## [TEXT SECTION]
— start —
Following the amendment, if a director discloses their disqualification under either sub-section (1) or sub-section (2) of section 164 by submitting Form DIR-8 before their appointment or re-appointment, the company must ensure that Form DIR-9 is filed with the Registrar within thirty days of receiving such disclosure. This procedure enhances the reporting and compliance requirements related to directors’ personal disqualifications as well.
|Changes in Forms under DIR Rules
|DIR-3 – Application for allotment of DIN before appointment in existing Company/LLP:
|Introduction of linkage with Digilocker.
|In the particulars of the address, include the jurisdiction of the police station.
|DIR-5 – Application for surrender of DIN:
|Addition of new particulars: Date of Birth, PAN, Date of Death, Declaration of Unsound Mind/Adjudged as Insolvent, and details of the applicant if applying in place of a director.
|DIR-6 – Intimation of change in particulars of director/DP to be given to Central Government:
|Removal of fields related to changing mobile and email addresses.
|In cases of a change of address, the form now requires mentioning the jurisdiction of the police station.
|DIR-11 – Notice of resignation of director to Registrar:
|Introduction of a mandatory professional certification.
|DIR-12 – Particulars of appointment of directors and KMP and changes among them:
|Addition of the option to select the purpose of DIR-12 as ‘appointment due to disqualification of all existing directors’ or ‘appointment by liquidator/IRP/RP’ alongside the existing purposes.
|The requirement is to mention the SRN of INC-28 and attach the order of NCLT, if applicable.
|DIR-2 no longer needs to be attached separately; it is to be certified within the DIR-12 form by the director.
Consequences of Failing to Disclose Director’s Interests
The failure to disclose a director’s personal disqualifications or interests can have serious repercussions, impacting both the individuals involved and the companies they serve. Here are the key consequences:
- Vacation of Office of Director:
Directors who incur disqualifications outlined in section 164 of the Companies Act, 2013 may be compelled to vacate their office due to directors’ personal disqualifications, affecting their ability to continue serving as directors.
- Levy of Penalty:
Directors who contravene section 184 of the Companies Act 2013 by not disclosing their interests can face a penalty of Rs. 1 lakh, imposing a financial burden and potential legal consequences.
— end —
## [OBJECTIVE A]
Write out again the stretch of the listing from its start through the line containing "scientific name: Antennaria rosea", including both ends.
The director disclosure passage and the listing after it have no connection to each other.

## [DATA SHOWN]
— start —
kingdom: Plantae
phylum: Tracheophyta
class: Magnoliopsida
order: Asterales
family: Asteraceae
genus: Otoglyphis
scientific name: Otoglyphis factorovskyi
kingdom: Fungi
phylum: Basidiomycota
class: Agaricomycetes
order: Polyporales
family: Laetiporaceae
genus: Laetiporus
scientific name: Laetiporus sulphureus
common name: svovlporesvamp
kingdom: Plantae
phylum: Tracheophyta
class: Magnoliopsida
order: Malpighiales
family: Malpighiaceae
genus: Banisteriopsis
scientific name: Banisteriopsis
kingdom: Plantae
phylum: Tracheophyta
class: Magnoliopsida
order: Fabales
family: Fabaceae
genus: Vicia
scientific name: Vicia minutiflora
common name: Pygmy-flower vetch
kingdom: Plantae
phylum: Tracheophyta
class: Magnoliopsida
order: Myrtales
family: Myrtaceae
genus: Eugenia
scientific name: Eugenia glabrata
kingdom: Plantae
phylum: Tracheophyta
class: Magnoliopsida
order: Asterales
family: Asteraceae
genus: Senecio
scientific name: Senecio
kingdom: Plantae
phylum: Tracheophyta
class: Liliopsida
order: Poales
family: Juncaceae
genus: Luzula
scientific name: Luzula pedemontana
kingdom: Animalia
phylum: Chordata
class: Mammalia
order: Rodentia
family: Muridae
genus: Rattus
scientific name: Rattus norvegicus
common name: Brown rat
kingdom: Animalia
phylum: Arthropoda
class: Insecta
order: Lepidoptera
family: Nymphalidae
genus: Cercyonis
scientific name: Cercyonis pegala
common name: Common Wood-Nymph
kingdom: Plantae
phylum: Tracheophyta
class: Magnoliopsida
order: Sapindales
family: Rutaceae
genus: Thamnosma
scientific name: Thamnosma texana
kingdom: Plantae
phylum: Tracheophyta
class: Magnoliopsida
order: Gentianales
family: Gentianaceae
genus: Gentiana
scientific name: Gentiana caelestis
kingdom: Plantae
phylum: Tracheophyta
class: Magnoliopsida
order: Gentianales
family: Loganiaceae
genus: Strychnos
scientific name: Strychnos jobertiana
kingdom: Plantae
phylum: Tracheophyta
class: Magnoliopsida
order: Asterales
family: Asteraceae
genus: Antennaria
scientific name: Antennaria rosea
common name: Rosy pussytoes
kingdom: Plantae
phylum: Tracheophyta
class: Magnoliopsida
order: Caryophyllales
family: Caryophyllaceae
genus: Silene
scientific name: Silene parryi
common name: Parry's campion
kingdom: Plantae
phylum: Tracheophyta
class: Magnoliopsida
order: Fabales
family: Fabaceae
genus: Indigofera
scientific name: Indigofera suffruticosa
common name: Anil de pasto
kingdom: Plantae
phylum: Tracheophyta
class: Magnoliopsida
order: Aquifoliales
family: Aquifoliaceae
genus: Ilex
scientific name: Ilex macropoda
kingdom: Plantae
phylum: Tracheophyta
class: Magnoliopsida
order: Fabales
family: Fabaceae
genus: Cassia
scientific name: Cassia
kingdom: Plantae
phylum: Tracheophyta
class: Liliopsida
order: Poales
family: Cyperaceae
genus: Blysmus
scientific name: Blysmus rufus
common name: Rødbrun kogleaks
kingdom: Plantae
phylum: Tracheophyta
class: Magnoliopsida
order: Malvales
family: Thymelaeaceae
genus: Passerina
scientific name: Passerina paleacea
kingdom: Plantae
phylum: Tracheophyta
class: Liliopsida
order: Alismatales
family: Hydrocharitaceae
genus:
— end —
## [OBJECTIVE B]
Summarize the director disclosure passage in two sentences.

## [CORRECT OUTPUT A]
kingdom: Plantae
phylum: Tracheophyta
class: Magnoliopsida
order: Asterales
family: Asteraceae
genus: Otoglyphis
scientific name: Otoglyphis factorovskyi
kingdom: Fungi
phylum: Basidiomycota
class: Agaricomycetes
order: Polyporales
family: Laetiporaceae
genus: Laetiporus
scientific name: Laetiporus sulphureus
common name: svovlporesvamp
kingdom: Plantae
phylum: Tracheophyta
class: Magnoliopsida
order: Malpighiales
family: Malpighiaceae
genus: Banisteriopsis
scientific name: Banisteriopsis
kingdom: Plantae
phylum: Tracheophyta
class: Magnoliopsida
order: Fabales
family: Fabaceae
genus: Vicia
scientific name: Vicia minutiflora
common name: Pygmy-flower vetch
kingdom: Plantae
phylum: Tracheophyta
class: Magnoliopsida
order: Myrtales
family: Myrtaceae
genus: Eugenia
scientific name: Eugenia glabrata
kingdom: Plantae
phylum: Tracheophyta
class: Magnoliopsida
order: Asterales
family: Asteraceae
genus: Senecio
scientific name: Senecio
kingdom: Plantae
phylum: Tracheophyta
class: Liliopsida
order: Poales
family: Juncaceae
genus: Luzula
scientific name: Luzula pedemontana
kingdom: Animalia
phylum: Chordata
class: Mammalia
order: Rodentia
family: Muridae
genus: Rattus
scientific name: Rattus norvegicus
common name: Brown rat
kingdom: Animalia
phylum: Arthropoda
class: Insecta
order: Lepidoptera
family: Nymphalidae
genus: Cercyonis
scientific name: Cercyonis pegala
common name: Common Wood-Nymph
kingdom: Plantae
phylum: Tracheophyta
class: Magnoliopsida
order: Sapindales
family: Rutaceae
genus: Thamnosma
scientific name: Thamnosma texana
kingdom: Plantae
phylum: Tracheophyta
class: Magnoliopsida
order: Gentianales
family: Gentianaceae
genus: Gentiana
scientific name: Gentiana caelestis
kingdom: Plantae
phylum: Tracheophyta
class: Magnoliopsida
order: Gentianales
family: Loganiaceae
genus: Strychnos
scientific name: Strychnos jobertiana
kingdom: Plantae
phylum: Tracheophyta
class: Magnoliopsida
order: Asterales
family: Asteraceae
genus: Antennaria
scientific name: Antennaria rosea

## [CORRECT OUTPUT B]
When a director discloses a section 164 disqualification in Form DIR-8 before appointment or re-appointment, the company must file Form DIR-9 with the Registrar within thirty days, and several DIR forms have changed, for example by adding police station jurisdiction to address particulars and a mandatory professional certification to DIR-11. A director who incurs section 164 disqualifications may have to vacate office, and one who fails to disclose interests under section 184 can face a penalty of Rs. 1 lakh.